Wednesday, May 13, 2009
The Georgetown Palace does its familiar high-gloss finish on this production with talented actors, a vigorous show orchestra, and an impressively atmospheric functional two-story set presenting Muschnik's shabby flower shop in the even shabbier surroundings of a NYC "Skid Row." The audience appeared to enjoy the goings-on and the six- and eight-year-olds sitting near me in Row B were fascinated by the puppetry for Audry II, the extraterrestrial carnivorous plant out to conquer the world from those humble beginnings.
For me it was a Grade A production of a Grade D musical play.

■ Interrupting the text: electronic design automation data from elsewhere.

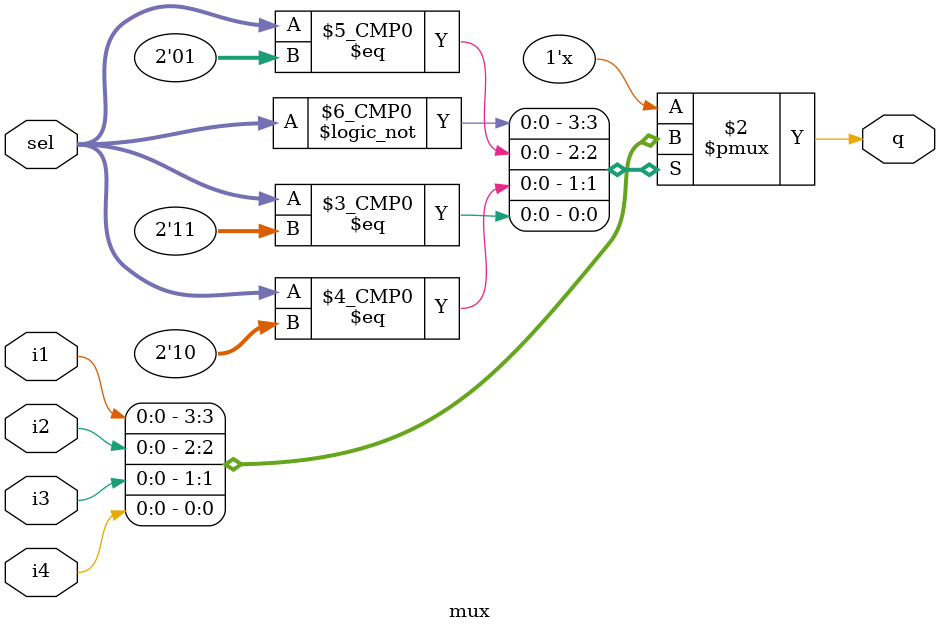
<source format=v>
module mux(
input i1, i2, i3, i4,
input [1:0] sel, 
output reg q
);

always @ (*)
begin

case(sel)
	2'b00:
	begin
		q = i1;
	end
	
	2'b01:
	begin
		q = i2;
	end
	
	2'b10:
	begin
		q = i3;
	end
	
	2'b11:
	begin
		q = i4;
	end
endcase

end
endmodule

</source>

This story started as the campy 1960s black humor movie shot in two days by Roger Corman, with Jack Nicholson in a minor role. The 1982 success in New York of the musical The Little Shop of Horrors prompted puppeteer Frank Oz to produce a movie version in 1986. The show has made the rounds ever since, usually accompanied by the teeny and the massive versions of Audrey II provided by Character Translations in Pennsylvania, based on designs by Martin P. Robinson, a Jim Henson Master Puppeteer.

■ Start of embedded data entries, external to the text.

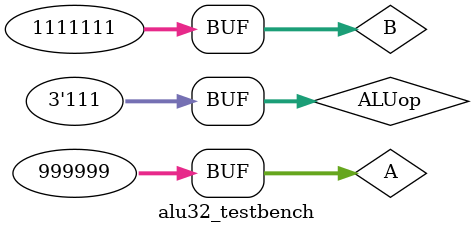
<source format=v>
module alu32_testbench();
reg [31:0] A, B;
reg [2:0] ALUop;
wire [31:0] result;

alu32 g0 (result, A, B, ALUop);

initial begin
A = 32'd999999;
B = 32'd1111111;

ALUop = 3'b000;
#20;

ALUop = 3'b001;
#20;

ALUop = 3'b010;
#20;

ALUop = 3'b011;
#20;

ALUop = 3'b100;
#20;

ALUop = 3'b101;
#20;

ALUop = 3'b110;
#20;

ALUop = 3'b111;
#20;

end

endmodule
</source>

I enjoy camp and I enjoy black humor. But in order to appreciate camp, you have to know and relish the art form or the artwork that is being exaggerated to pieces. Relating to this show, one of my blind spots, not shared by the majority of the American public, was cinematic. I don't know much about horror films, alien invasion films or creature films, except for Godzilla and King Kong (in the 1928 version, please). And the other blind spot was Audrey II. When I settled in the front of the Georgetown Palace last Friday, I'd never seen the play or either of the movies. So I was a blank slate for Howard Ashman's book and lyrics, as well as for Alan Menken's music.